Ella.

Era diferente, no le asustaban las caídas, incluso diría que tenía una extraña predisposición a las heridas, tenía casi tantas cicatrices como lunares le adornaban la espalda. Lo que me fascinaba de ella era que cada vez que se caía, se levantaba, se sacudía las rodillas y decía "no ha sido tan grave" y automáticamente pasaba a otra cosa. Era a veces insoportablemente incontrolable, un torbellino, una suave brisa que de repente desembocaba en huracán, y que bien cuando sus rachas azotaban las sábanas de mi cama. Era verano, primavera e invierno en una sola persona, un desierto capaz de ahogarte en polvo o el manantial donde reposar el alma cansada, era batalla y tregua, mentira y verdad, era la jodida vida misma. Cuando reía sabías que lo hacía desde las tripas, de verdad, como solo saben hacerlo los niños, era tan de verdad que el día que dijo que se marchaba desee que fuese como el resto, simple, sumisa, reflejo de esta sociedad, desee encontrar en sus ojos un atisbo de superficialidad y que todo fuese una treta y sólo encontré el reflejo de mi cara ante el espejo, mudo, inmóvil.

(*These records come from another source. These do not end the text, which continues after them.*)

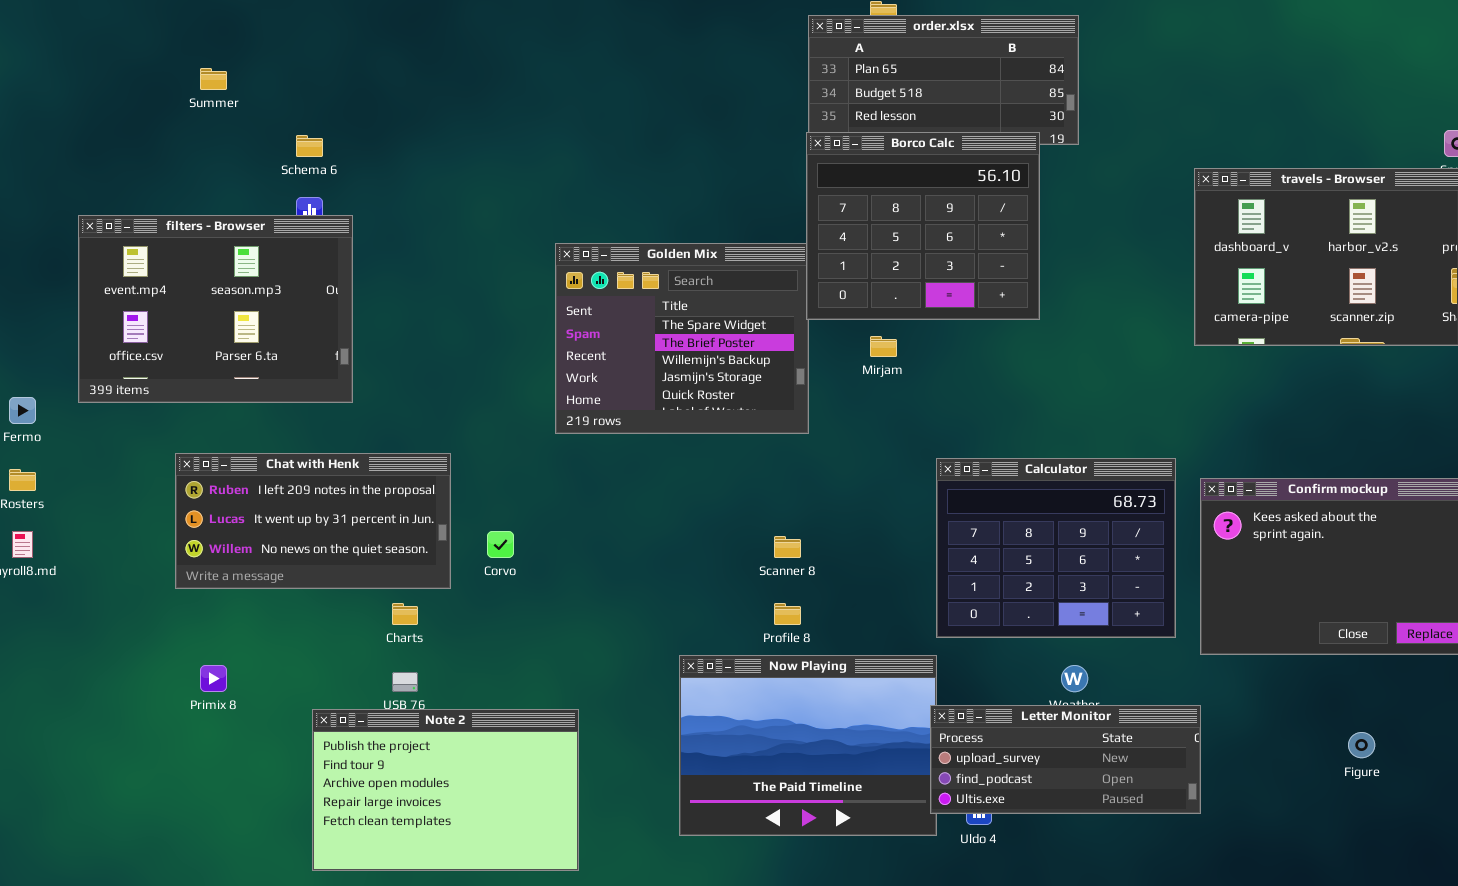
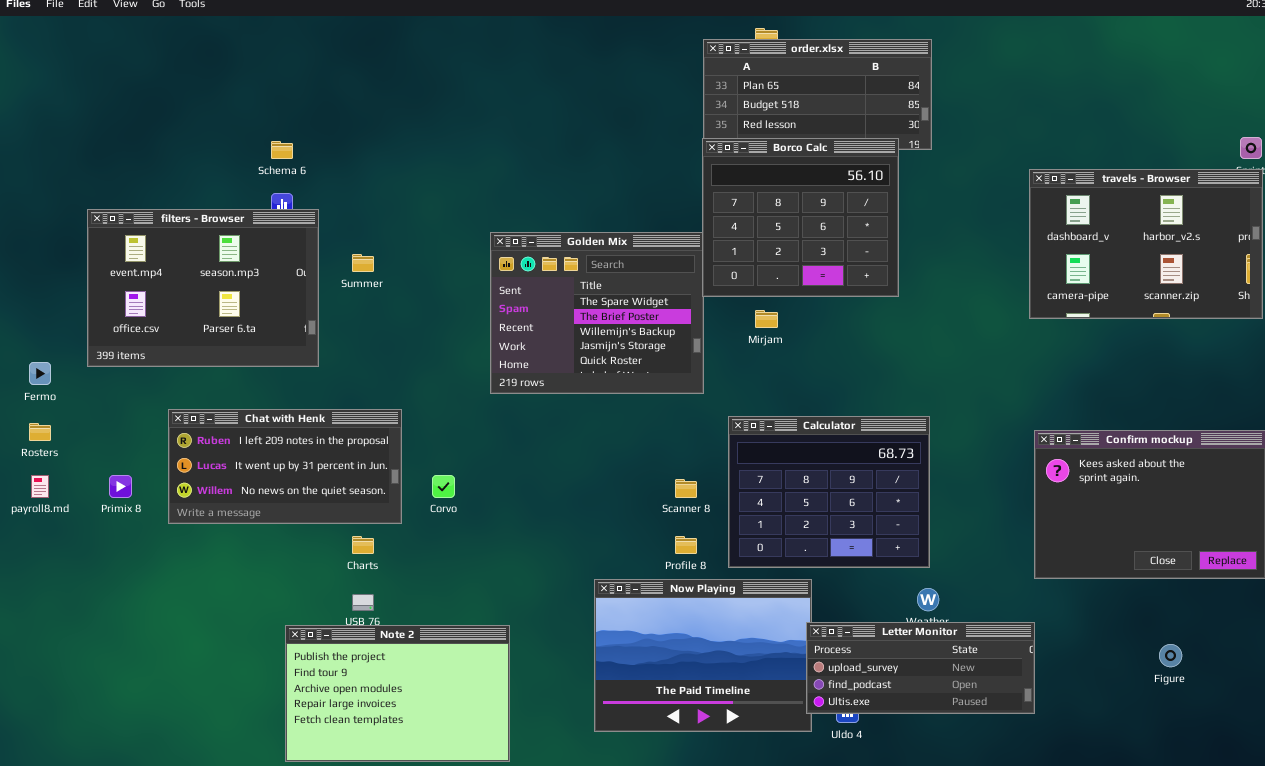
Summer: [200,68,227,90] -> [352,254,374,272], moved
Calculator: [936,458,1176,638] -> [728,416,930,568], moved
Primix 8: [200,665,227,692] -> [109,475,132,498], moved

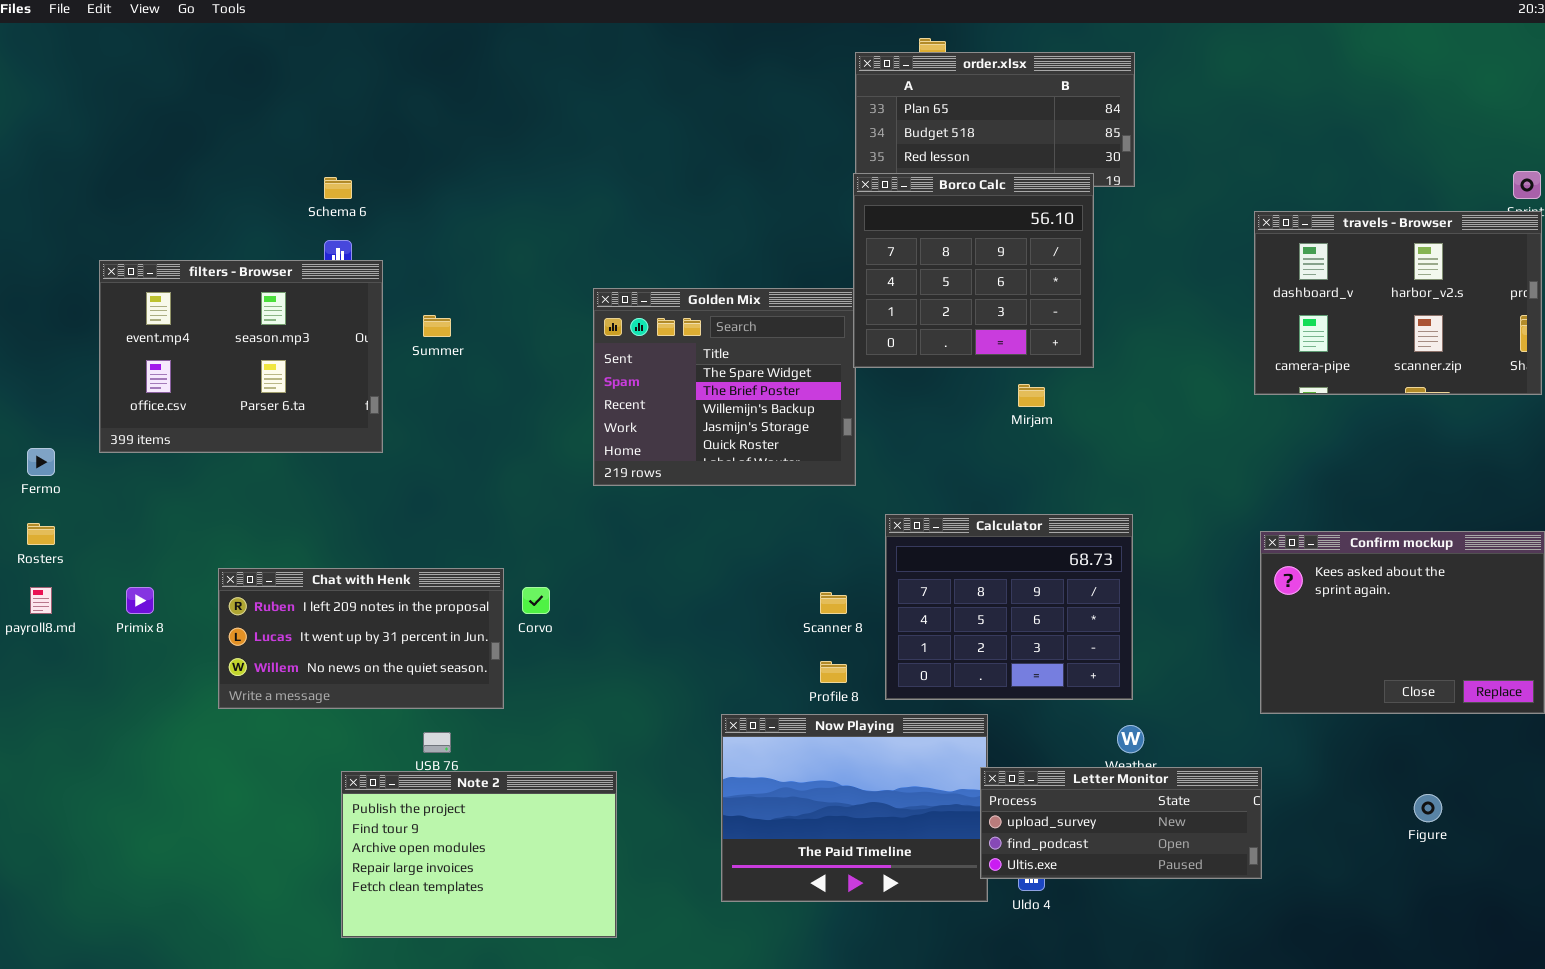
Mirjam: [755,310,778,328] -> [1018,384,1045,407], moved
Chat with Henk: [168,409,402,524] -> [218,568,504,709], moved

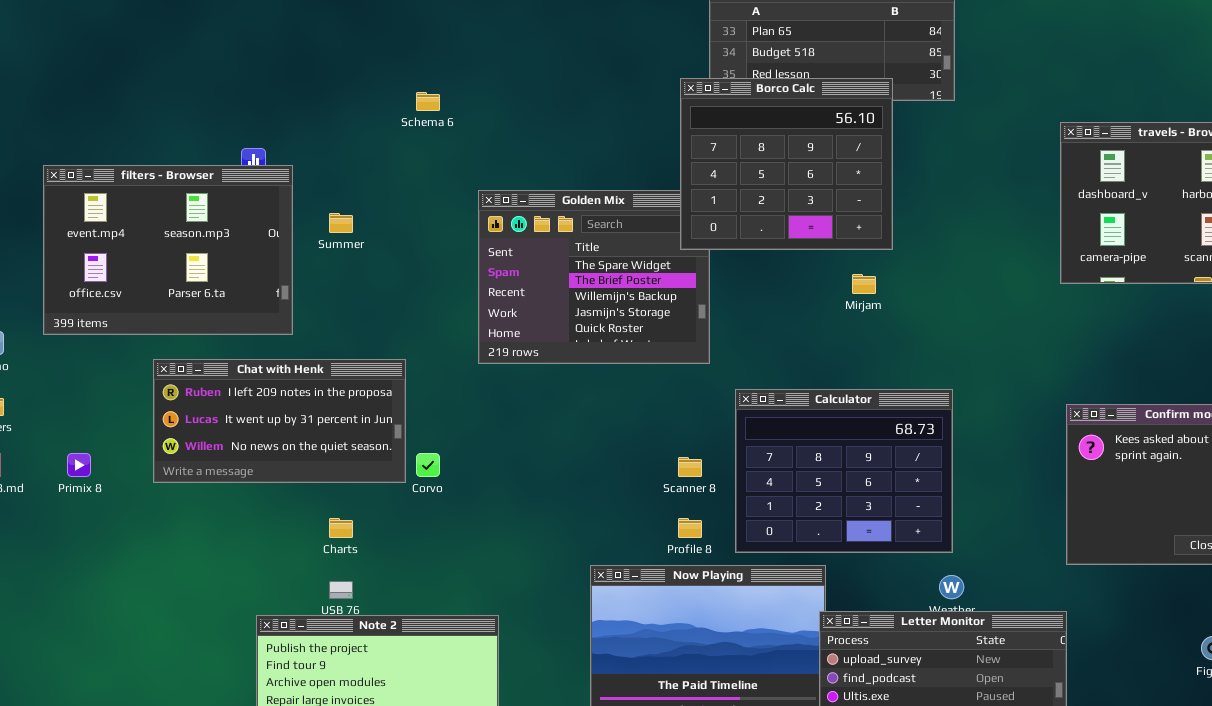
Borco Calc: [853,173,1094,368] -> [680,78,893,250], moved
Schema 6: [324,177,352,199] -> [416,92,440,111], moved
Chat with Henk: [218,568,504,709] -> [153,359,406,483], moved

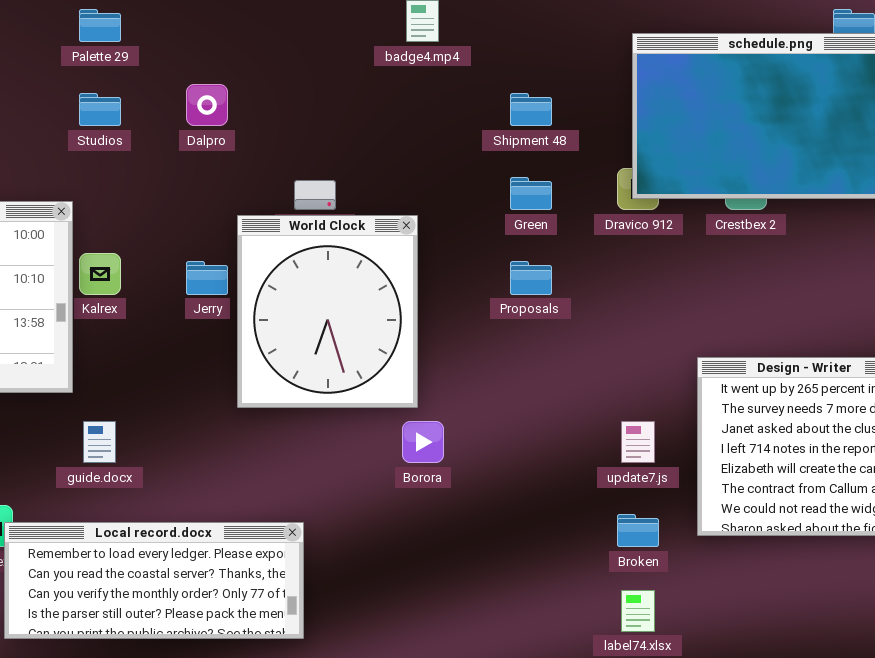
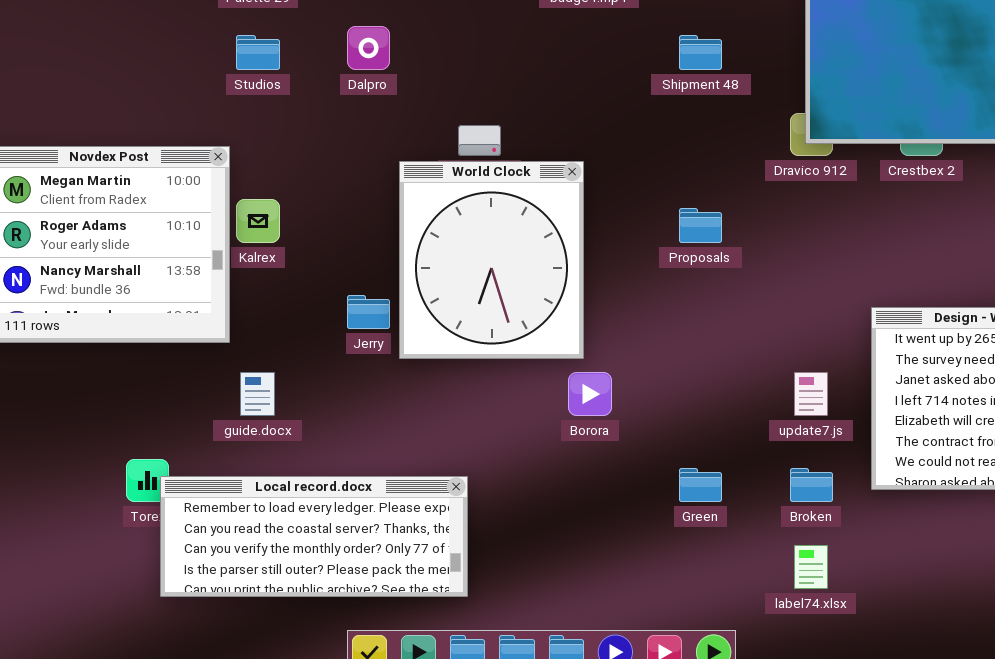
Green: [510,177,552,210] -> [679,468,722,502], moved
Jerry: [186,261,228,295] -> [347,295,390,329], moved

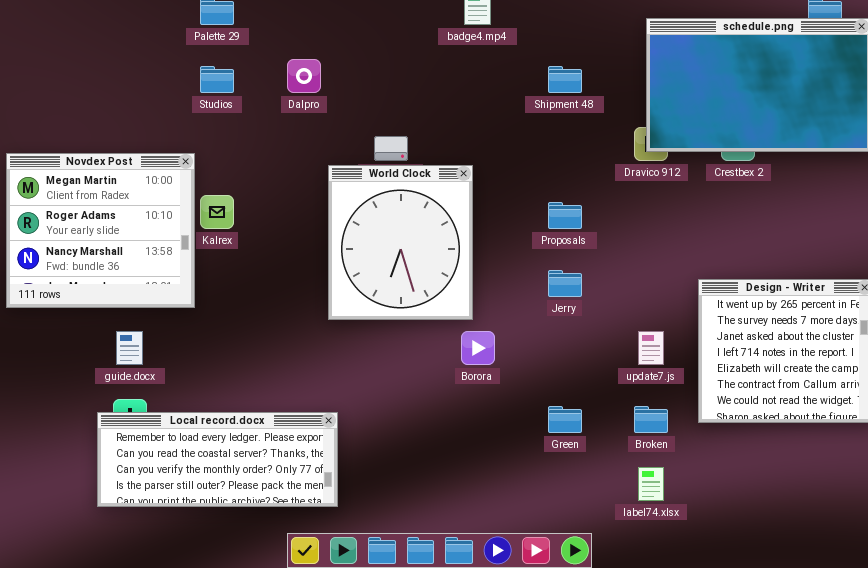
Jerry: [347,295,390,329] -> [548,270,582,297], moved
guide.docx: [240,372,275,416] -> [116,331,143,365], moved
Local record.docx: [160,476,468,597] -> [97,412,338,507], moved

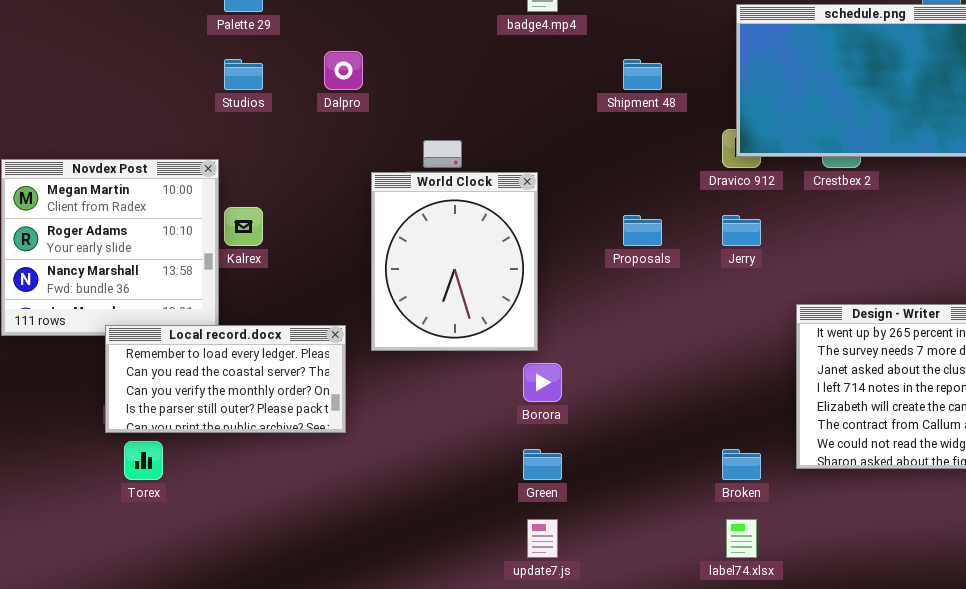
Jerry: [548,270,582,297] -> [722,215,761,246], moved
update7.js: [638,331,664,365] -> [527,519,558,558], moved
Green: [548,406,582,433] -> [523,449,562,480], moved
Local record.docx: [97,412,338,507] -> [105,325,346,433], moved, resized

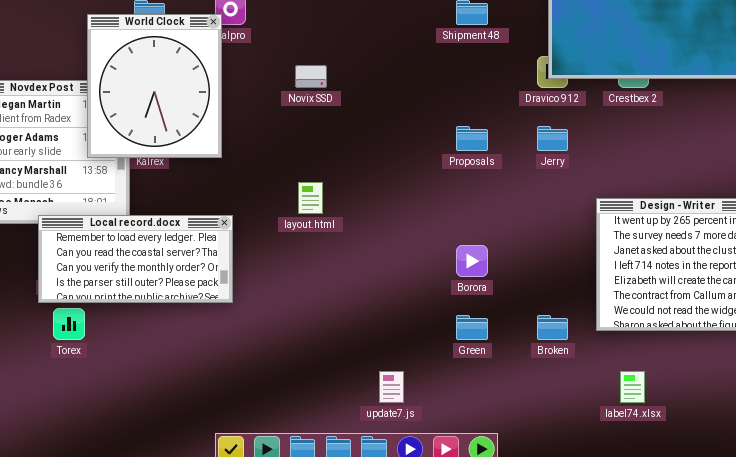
World Clock: [371,172,538,351] -> [87,14,222,158], moved
Borora: [523,363,562,402] -> [456,245,488,277], moved
Green: [523,449,562,480] -> [456,315,488,340], moved
label74.xlsx: [726,519,757,558] -> [620,371,645,403], moved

Habían pasado ya tantos años, y todas las mañanas el mismo ritual... me quedaba con los ojos cerrados tras la ducha, deseando que el tiempo diese un salto atrás y al abrirlos la encontrase ahí, frente a mi, riendo, "venga llegas tarde, el desayuno está ya".
Pero como pasa con la vida, hay cosas que dejamos pasar.